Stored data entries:
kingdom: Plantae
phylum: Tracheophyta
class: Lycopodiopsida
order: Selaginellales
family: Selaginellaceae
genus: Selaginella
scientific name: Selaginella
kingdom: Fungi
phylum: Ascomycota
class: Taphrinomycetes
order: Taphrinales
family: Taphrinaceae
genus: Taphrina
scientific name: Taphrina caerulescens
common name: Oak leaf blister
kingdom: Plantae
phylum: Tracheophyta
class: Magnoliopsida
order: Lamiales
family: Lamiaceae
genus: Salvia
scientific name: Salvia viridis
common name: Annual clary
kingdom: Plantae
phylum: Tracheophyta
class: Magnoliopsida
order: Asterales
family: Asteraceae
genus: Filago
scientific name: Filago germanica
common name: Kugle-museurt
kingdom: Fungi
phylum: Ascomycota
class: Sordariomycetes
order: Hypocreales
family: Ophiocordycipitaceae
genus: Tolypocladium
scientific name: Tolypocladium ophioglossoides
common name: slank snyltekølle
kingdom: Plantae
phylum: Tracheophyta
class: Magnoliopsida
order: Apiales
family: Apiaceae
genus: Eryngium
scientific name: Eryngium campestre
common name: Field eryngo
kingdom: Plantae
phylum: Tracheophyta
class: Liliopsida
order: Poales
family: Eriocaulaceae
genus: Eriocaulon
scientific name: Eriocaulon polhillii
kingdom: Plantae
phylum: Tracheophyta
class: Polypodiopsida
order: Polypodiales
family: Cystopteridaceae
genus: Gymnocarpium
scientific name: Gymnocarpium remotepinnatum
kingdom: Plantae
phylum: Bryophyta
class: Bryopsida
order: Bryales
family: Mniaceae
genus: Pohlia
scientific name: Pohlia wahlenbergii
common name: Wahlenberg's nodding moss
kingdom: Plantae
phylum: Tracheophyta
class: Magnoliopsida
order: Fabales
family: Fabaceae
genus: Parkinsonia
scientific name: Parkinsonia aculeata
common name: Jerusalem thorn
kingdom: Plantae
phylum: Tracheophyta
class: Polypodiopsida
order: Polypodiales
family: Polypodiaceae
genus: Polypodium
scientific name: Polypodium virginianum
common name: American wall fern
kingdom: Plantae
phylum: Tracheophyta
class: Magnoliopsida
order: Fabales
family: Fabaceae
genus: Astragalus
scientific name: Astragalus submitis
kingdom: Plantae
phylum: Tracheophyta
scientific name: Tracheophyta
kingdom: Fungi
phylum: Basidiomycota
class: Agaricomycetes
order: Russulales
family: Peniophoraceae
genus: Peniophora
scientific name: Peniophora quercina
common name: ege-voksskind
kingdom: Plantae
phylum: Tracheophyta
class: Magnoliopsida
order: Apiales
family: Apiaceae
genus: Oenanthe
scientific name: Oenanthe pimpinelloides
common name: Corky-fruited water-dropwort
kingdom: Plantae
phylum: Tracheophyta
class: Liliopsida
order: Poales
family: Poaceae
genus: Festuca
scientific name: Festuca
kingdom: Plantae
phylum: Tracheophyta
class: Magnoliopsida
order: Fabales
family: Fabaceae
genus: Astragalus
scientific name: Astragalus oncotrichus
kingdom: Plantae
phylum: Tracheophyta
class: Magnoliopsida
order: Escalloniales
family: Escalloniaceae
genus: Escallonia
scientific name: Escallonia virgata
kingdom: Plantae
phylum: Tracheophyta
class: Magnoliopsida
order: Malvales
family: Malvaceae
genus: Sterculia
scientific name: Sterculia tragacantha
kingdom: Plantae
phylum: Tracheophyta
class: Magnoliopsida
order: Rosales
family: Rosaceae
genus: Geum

→ EXERCISE OBJECTIVE
Recast the data from the line containing "genus: Festuca" through the end, inclusive, as a Markdown table with the columns Row and Line. Leave out any blank lines.

→ THE SOLUTION
| Row | Line |
|---|---|
| 1 | genus: Festuca |
| 2 | scientific name: Festuca |
| 3 | kingdom: Plantae |
| 4 | phylum: Tracheophyta |
| 5 | class: Magnoliopsida |
| 6 | order: Fabales |
| 7 | family: Fabaceae |
| 8 | genus: Astragalus |
| 9 | scientific name: Astragalus oncotrichus |
| 10 | kingdom: Plantae |
| 11 | phylum: Tracheophyta |
| 12 | class: Magnoliopsida |
| 13 | order: Escalloniales |
| 14 | family: Escalloniaceae |
| 15 | genus: Escallonia |
| 16 | scientific name: Escallonia virgata |
| 17 | kingdom: Plantae |
| 18 | phylum: Tracheophyta |
| 19 | class: Magnoliopsida |
| 20 | order: Malvales |
| 21 | family: Malvaceae |
| 22 | genus: Sterculia |
| 23 | scientific name: Sterculia tragacantha |
| 24 | kingdom: Plantae |
| 25 | phylum: Tracheophyta |
| 26 | class: Magnoliopsida |
| 27 | order: Rosales |
| 28 | family: Rosaceae |
| 29 | genus: Geum |